3. Die älteren Irrlehrer wagten es nicht, die Echtheit der Evangelien zu leugnen, suchten vielmehr ihre Irrlehren auf Stellen derselben zu stützen, obwohl sie diese in der unsinnigsten Weise dafür verdrehen mussten. Schon der hl. Irenäus (um 190) bemerkt: „So groß aber ist diese Gewissheit bezüglich (der Echtheit) der Evangelien, dass selbst die Irrlehrer ihnen Zeugnis geben, und jeder seine Irrlehre durch sie zu erhärten sucht.“ … –

4. Die falschen, sog. apokryphen Evangelien erweisen sich als Nachbildungen der echten und haben somit diese zur Voraussetzung.
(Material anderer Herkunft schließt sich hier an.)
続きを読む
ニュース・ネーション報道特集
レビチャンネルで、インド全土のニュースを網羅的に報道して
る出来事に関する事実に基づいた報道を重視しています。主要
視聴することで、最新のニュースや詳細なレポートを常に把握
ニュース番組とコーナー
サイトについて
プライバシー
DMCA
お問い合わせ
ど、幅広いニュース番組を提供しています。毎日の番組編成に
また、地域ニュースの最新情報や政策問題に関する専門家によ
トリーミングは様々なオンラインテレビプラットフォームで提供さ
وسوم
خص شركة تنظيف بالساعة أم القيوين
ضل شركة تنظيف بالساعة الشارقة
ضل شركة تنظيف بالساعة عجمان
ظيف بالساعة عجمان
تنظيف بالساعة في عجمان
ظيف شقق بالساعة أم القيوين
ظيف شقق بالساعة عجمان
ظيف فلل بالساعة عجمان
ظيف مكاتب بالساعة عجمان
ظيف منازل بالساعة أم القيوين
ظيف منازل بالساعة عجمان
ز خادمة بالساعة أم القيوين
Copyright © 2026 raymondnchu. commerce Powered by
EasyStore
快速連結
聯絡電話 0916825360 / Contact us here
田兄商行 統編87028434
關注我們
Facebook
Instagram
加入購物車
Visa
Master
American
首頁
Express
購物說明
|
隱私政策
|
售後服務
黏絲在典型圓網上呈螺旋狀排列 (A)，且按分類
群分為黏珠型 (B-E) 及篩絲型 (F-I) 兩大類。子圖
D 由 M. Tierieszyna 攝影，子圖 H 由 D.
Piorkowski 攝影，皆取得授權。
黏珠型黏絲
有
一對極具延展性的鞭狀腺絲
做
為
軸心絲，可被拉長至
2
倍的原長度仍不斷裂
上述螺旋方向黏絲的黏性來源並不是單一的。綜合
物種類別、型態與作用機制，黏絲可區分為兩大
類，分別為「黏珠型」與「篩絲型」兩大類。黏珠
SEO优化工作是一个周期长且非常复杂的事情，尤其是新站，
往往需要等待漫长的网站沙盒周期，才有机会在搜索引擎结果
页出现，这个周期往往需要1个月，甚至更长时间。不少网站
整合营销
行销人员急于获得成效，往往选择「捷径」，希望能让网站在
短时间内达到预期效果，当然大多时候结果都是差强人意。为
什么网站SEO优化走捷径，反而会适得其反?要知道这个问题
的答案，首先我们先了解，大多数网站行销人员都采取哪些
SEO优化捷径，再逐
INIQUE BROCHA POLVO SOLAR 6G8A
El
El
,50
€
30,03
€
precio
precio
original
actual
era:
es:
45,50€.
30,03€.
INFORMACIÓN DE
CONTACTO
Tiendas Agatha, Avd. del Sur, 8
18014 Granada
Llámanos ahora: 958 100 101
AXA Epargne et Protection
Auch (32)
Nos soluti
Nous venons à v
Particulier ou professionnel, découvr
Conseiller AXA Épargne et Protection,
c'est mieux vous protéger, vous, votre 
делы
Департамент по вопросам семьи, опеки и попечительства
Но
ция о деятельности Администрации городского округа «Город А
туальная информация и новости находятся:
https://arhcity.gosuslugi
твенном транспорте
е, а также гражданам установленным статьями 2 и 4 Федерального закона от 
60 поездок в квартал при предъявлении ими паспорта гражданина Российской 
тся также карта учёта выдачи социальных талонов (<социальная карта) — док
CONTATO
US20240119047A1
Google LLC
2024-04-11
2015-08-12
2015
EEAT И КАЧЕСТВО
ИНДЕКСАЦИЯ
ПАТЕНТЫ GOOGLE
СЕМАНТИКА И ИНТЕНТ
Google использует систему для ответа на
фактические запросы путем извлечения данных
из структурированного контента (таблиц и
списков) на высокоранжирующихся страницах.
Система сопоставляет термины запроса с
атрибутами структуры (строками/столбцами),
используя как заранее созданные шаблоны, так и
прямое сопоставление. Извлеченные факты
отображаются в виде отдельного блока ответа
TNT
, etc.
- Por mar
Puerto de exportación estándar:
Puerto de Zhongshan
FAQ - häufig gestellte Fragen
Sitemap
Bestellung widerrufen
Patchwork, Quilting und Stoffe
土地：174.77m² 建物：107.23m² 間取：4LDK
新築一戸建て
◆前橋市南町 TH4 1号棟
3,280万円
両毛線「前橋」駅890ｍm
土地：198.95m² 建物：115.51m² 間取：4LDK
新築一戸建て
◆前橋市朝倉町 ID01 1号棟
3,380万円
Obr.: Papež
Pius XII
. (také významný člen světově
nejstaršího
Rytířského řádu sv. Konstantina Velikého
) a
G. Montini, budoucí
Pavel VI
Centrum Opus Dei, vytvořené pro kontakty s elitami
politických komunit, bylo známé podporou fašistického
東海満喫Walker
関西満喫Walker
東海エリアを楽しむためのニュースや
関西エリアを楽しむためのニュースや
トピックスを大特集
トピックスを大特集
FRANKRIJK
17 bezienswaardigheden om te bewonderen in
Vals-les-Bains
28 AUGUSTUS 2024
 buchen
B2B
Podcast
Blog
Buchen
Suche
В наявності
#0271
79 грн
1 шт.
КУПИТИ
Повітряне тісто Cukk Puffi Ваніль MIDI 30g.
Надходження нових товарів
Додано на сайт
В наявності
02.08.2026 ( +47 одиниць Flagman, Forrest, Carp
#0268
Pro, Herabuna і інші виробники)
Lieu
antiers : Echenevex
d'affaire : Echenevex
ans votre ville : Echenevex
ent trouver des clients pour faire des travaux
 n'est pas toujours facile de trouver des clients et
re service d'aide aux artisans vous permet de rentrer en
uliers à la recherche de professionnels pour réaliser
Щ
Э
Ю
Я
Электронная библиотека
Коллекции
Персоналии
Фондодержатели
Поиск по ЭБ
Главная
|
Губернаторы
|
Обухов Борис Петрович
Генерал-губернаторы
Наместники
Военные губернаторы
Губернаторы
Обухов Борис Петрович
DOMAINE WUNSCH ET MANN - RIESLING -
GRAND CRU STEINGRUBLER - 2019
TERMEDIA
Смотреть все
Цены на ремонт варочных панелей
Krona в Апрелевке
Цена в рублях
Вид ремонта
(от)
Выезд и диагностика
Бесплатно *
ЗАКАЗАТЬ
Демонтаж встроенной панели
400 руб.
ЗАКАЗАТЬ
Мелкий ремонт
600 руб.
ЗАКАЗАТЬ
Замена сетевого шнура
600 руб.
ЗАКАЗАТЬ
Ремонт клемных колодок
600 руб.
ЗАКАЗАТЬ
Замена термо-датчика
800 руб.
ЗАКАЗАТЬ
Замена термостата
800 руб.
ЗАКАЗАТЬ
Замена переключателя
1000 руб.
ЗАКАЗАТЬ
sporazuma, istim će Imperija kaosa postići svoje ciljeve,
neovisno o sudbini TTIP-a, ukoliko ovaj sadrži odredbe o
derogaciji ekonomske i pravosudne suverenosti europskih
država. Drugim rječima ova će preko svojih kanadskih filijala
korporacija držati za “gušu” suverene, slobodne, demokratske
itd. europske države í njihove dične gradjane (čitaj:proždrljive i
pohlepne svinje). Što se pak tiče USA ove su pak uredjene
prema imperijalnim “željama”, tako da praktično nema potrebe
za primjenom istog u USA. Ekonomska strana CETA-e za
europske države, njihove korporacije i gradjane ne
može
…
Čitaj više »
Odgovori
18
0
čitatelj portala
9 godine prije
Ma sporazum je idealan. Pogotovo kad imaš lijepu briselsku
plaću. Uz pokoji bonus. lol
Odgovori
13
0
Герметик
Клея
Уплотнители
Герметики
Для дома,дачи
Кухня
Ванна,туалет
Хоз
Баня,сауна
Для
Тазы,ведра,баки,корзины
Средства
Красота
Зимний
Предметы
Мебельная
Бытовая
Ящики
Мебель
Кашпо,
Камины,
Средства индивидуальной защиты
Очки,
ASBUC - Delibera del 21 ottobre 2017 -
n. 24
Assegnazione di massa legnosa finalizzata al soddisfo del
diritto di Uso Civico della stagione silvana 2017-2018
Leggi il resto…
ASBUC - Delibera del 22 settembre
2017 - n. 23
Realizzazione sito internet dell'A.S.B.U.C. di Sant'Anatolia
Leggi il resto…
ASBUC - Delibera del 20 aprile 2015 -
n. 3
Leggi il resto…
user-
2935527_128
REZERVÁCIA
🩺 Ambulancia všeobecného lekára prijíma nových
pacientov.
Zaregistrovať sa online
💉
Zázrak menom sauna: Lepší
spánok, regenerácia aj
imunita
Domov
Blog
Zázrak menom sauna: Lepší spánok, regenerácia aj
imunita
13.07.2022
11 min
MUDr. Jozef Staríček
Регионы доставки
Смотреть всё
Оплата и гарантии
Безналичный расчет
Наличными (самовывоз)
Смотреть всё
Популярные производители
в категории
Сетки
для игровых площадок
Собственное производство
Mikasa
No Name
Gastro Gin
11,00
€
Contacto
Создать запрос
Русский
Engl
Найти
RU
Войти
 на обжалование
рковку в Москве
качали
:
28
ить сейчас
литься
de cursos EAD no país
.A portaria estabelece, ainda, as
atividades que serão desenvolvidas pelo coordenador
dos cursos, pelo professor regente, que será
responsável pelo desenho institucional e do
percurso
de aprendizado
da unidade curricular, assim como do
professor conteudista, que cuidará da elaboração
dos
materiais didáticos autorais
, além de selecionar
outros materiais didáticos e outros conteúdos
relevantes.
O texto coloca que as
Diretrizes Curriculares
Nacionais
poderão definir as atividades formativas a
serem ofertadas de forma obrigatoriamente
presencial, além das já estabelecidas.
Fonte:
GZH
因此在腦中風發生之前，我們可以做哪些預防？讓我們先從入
Sie wurden verfasst, teils um die Gläubigen zu erbauen und der frommen Neugierde zu genügen, die namentlich über die Kindheit und das Leiden Jesu mehr zu wissen wünschte, als die echten Evangelien berichteten, teils auch im Interesse der Häresie, die dadurch ihre Lehrsätze zu begründen und zu verbreiten suchte. Damit diese Schriften leichter Eingang fänden, wurden sie vielfach unter dem Namen eines Apostels in Umlauf gesetzt. Nun wurden aber solche Apokryphen schon vom zweiten christlichen Jahrhundert an verfasst; manche reichen bis nahe an die apostolische Zeit heran. Es folgt daraus, dass unsere Evangelien in der apostolischen Zeit entstanden sind. –

Die Unverfälschtheit der Evangelien

ist nicht minder gewährleistet.

1. Die Kirche erblickte von jeher in der Heiligen Schrift, wie das Konzil von Trient (in seiner 4. Sitzung) sagt, „einen kostbaren Schatz, den der Heilige Geist mit höchster Freigebigkeit den Menschen gegeben“, und hütete ihn mit aller Sorgfalt gegen jede Verfälschung, und auch das gläubige Volk, das stets im Gottesdienst die Lesungen daraus hörte, wachte eifersüchtig, dass an der Heiligen Schrift keine Veränderung geschehe.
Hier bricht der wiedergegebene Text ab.